🤖 AI Summary
To address the limited physical interpretability and generalization capability of SMILES-based representations in chemical modeling, this paper proposes a fingerprint-driven bimodal language–graph joint modeling framework. Methodologically, it introduces the first approach that serializes chemical fingerprints as input sequences to RoBERTa for semantic representation learning, while simultaneously training with graph neural networks—including GIN, GCN, and Graphormer—to jointly model molecular topological structure. This architecture bridges the physical interpretability of fingerprint-based features with the topological reasoning capacity of graph representations, enabling end-to-end prediction of molecular physicochemical properties (e.g., QSAR bioactivity, NMR chemical shifts). Experimental results demonstrate that the model significantly outperforms unimodal baselines across multiple benchmark tasks, achieving superior prediction accuracy and cross-dataset generalization.
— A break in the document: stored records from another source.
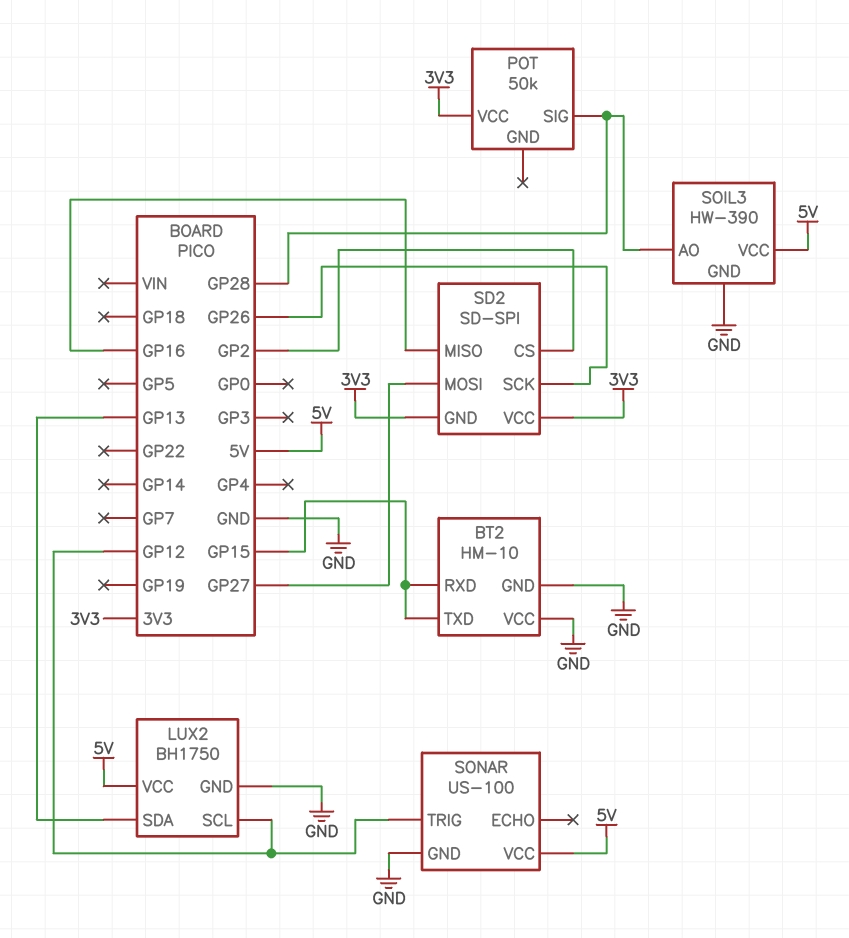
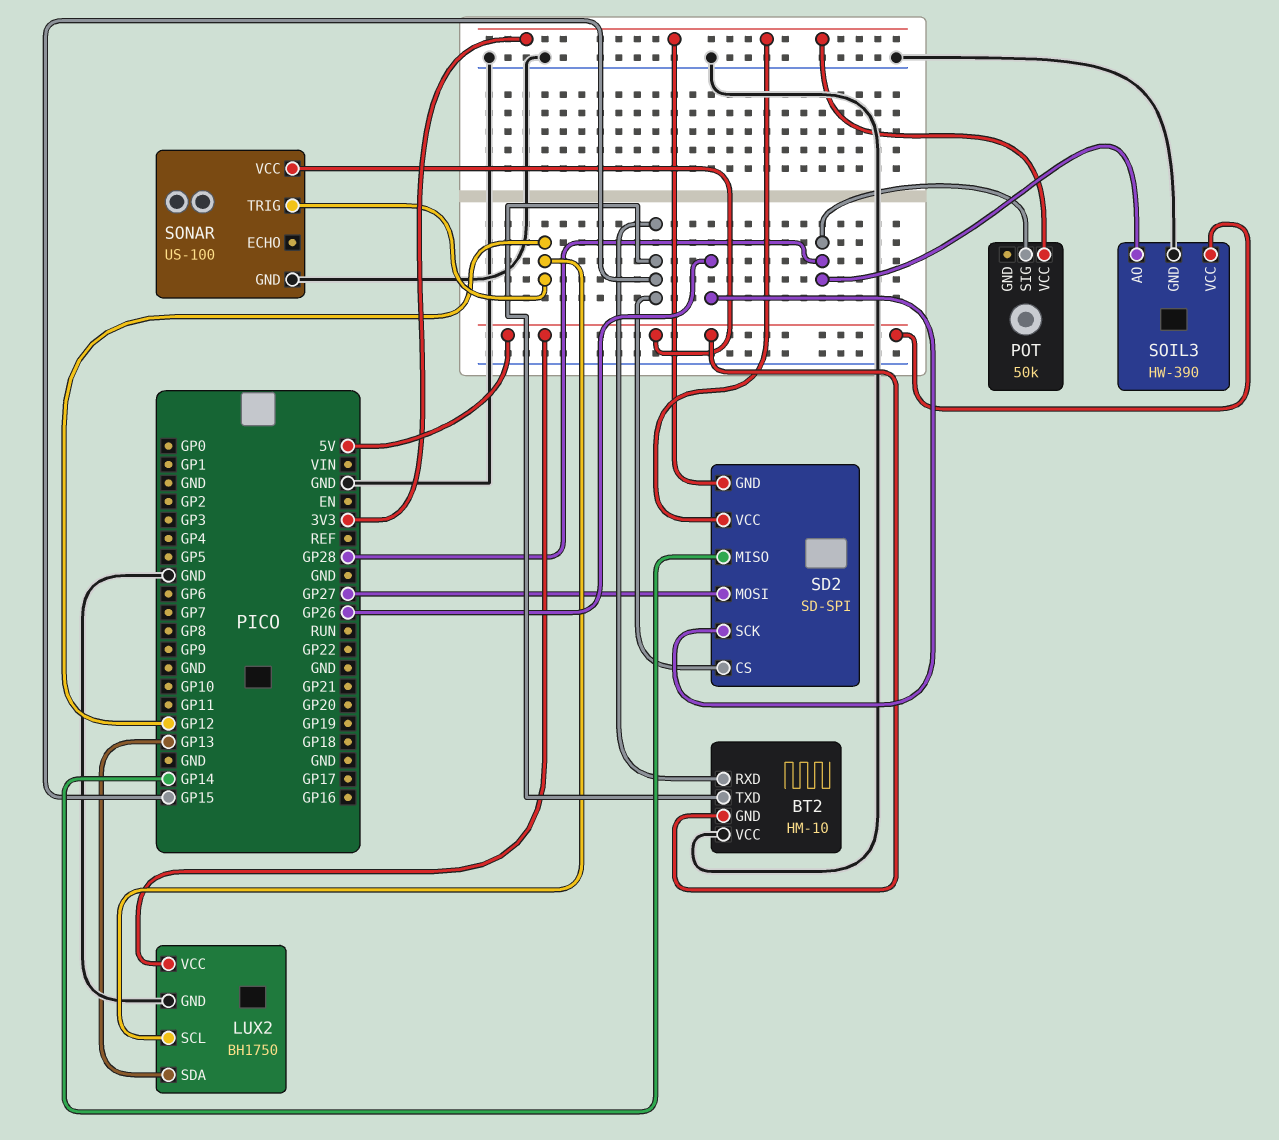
BT2 pin GND: GND -> 5V
SD2 pin CS: GP2 -> GP15
SD2 pin MISO: GP16 -> GP14

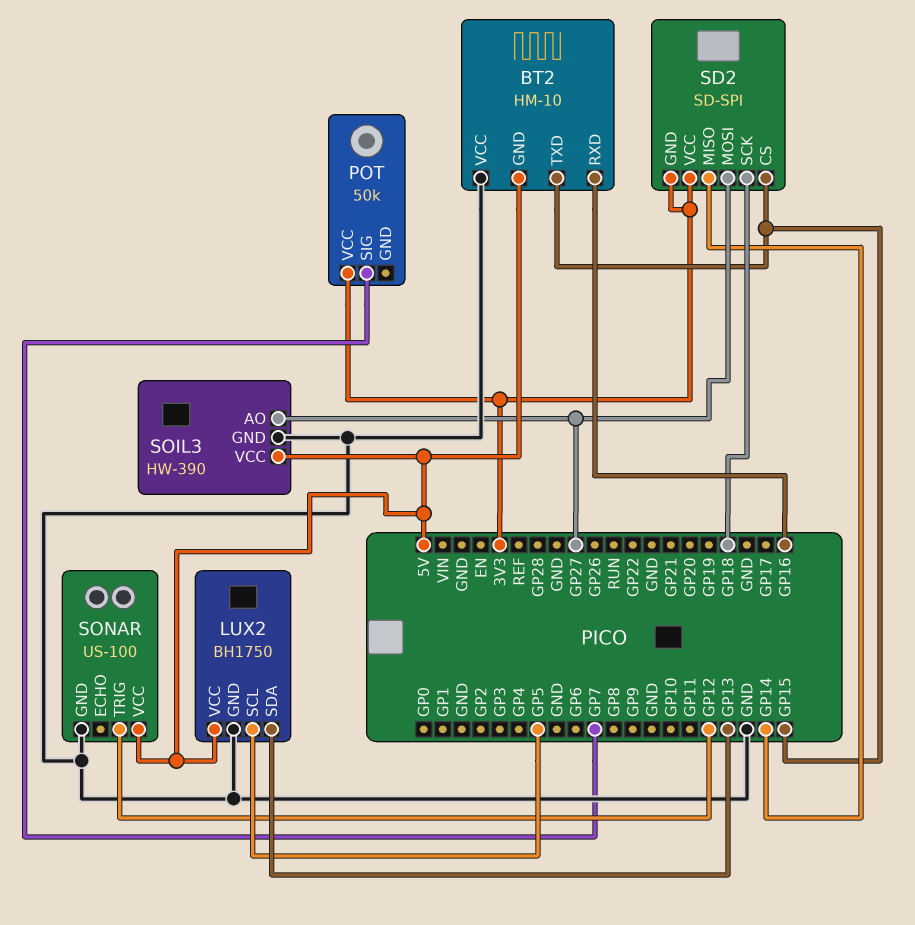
BT2 pin RXD: GP15 -> GP16
LUX2 pin SCL: GP12 -> GP5
POT pin SIG: GP28 -> GP7
SD2 pin SCK: GP26 -> GP18
SOIL3 pin AO: GP28 -> GP27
The framework establishes a novel, interpretable, and scalable paradigm for molecular property prediction.
📝 Abstract
In recent years, machine learning has profoundly reshaped the field of chemistry, facilitating significant advancements across various applications, including the prediction of molecular properties and the generation of molecular structures. Language models and graph-based models are extensively utilized within this domain, consistently achieving state-of-the-art results across an array of tasks. However, the prevailing practice of representing chemical compounds in the SMILES format -- used by most datasets and many language models -- presents notable limitations as a training data format. In contrast, chemical fingerprints offer a more physically informed representation of compounds, thereby enhancing their suitability for model training. This study aims to develop a language model that is specifically trained on fingerprints. Furthermore, we introduce a bimodal architecture that integrates this language model with a graph model. Our proposed methodology synthesizes these approaches, utilizing RoBERTa as the language model and employing Graph Isomorphism Networks (GIN), Graph Convolutional Networks (GCN) and Graphormer as graph models. This integration results in a significant improvement in predictive performance compared to conventional strategies for tasks such as Quantitative Structure-Activity Relationship (QSAR) and the prediction of nuclear magnetic resonance (NMR) spectra, among others.